La Conférence générale des poids et mesures se réunit le mois prochain pour voter un projet de résolution mettant fin à l'ajout de secondes intercalaires au temps universel coordonné (UTC). S'il est adopté, l'UTC deviendrait continu à partir du 20 mai 2027 et pourrait s'écarter du temps UT1, basé sur la rotation terrestre, de jusqu'à une heure.

Depuis la mise en place du système en 1972, les secondes intercalaires ont maintenu l'UTC à moins de 0,9 seconde du UT1, avec 27 secondes intercalaires ajoutées au total. La pression pour y mettre fin vient d'une récente accélération de la rotation terrestre, qui augmente le risque d'un événement inédit: une seconde intercalaire négative, où une seconde serait retirée plutôt qu'ajoutée. Des experts réunis par des organismes internationaux de chronométrage estiment à 30 pour cent la probabilité qu'une telle correction soit nécessaire d'ici 2035.

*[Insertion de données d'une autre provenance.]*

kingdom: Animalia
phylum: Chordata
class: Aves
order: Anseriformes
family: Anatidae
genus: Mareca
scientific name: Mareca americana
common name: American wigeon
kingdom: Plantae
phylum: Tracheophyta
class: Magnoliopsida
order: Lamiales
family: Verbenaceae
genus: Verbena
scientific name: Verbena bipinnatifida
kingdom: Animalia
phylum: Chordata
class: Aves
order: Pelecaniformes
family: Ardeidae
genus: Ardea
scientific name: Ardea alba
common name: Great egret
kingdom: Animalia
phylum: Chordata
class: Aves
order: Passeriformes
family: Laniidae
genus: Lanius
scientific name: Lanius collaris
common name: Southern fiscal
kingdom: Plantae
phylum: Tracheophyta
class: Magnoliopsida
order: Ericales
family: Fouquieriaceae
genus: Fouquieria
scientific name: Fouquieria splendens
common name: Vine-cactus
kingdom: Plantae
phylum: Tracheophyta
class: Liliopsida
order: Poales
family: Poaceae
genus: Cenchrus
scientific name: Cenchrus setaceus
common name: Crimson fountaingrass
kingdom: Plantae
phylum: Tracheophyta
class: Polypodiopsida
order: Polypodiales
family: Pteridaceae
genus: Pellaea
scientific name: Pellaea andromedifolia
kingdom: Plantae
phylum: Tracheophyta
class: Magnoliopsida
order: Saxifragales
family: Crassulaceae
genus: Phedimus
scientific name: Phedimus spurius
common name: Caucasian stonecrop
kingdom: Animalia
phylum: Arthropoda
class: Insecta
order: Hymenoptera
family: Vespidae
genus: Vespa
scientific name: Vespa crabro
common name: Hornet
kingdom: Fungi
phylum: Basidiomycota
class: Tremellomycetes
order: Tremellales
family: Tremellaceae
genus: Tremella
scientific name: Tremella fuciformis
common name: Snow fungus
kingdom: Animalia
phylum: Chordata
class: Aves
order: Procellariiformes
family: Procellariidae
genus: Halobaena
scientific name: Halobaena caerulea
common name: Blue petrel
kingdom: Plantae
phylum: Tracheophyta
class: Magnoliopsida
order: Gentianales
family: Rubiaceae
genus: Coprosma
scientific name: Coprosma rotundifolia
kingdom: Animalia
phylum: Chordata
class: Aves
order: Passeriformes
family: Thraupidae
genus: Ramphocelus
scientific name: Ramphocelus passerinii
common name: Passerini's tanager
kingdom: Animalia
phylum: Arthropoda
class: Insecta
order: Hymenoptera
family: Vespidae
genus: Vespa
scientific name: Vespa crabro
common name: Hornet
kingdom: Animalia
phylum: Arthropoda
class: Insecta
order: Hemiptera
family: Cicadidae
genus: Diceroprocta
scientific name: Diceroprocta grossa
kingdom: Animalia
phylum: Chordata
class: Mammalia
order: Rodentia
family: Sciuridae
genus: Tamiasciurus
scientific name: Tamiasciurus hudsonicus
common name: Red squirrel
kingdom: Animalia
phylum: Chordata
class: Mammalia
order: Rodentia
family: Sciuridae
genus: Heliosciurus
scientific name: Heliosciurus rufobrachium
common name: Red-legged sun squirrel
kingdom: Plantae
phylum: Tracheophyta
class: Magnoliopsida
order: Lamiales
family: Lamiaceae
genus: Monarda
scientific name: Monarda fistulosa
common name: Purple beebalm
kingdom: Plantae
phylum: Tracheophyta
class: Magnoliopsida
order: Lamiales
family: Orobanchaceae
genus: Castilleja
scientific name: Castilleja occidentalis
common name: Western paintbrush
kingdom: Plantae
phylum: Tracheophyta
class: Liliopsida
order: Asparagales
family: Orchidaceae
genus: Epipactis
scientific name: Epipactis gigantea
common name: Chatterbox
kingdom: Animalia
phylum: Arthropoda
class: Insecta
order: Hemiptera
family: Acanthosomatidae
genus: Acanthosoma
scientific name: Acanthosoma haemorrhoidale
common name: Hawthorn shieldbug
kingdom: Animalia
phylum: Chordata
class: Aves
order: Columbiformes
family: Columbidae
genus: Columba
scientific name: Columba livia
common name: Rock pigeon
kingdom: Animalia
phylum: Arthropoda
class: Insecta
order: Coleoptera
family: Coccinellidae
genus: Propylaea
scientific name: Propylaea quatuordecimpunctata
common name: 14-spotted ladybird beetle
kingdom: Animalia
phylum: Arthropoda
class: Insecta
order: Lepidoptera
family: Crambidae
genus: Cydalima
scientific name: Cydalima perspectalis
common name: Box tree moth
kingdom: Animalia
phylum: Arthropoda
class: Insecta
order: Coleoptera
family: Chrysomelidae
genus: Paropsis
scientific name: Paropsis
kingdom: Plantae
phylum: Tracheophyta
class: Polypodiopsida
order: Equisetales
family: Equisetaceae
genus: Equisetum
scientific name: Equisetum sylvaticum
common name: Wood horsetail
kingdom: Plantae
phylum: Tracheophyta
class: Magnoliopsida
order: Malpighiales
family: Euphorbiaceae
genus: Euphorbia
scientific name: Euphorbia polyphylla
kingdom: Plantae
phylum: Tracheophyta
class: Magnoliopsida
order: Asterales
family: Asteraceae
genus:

Setnam Shemar, scientifique principal au National Physical Laboratory britannique, avertit que la plupart des systèmes numériques et des serveurs de temps réseau partent du principe que les secondes intercalaires ne sont qu'ajoutées. Une seconde négative pourrait perturber les télécommunications, les réseaux électriques et la navigation par satellite, selon lui. Autoriser un écart allant jusqu'à une heure entre UTC et UT1 éliminerait ce risque pour longtemps.

Shemar s'attend à ce que le vote d'octobre soit adopté, puisqu'il ne requiert qu'une majorité des délégués nationaux, dont la plupart souhaitent depuis des années la fin des secondes intercalaires en raison des risques pour les infrastructures. Selon lui, l'UTC ne devrait pas s'écarter d'une heure complète du temps de rotation avant au moins mille ans, de quoi laisser le temps de régler les réveils.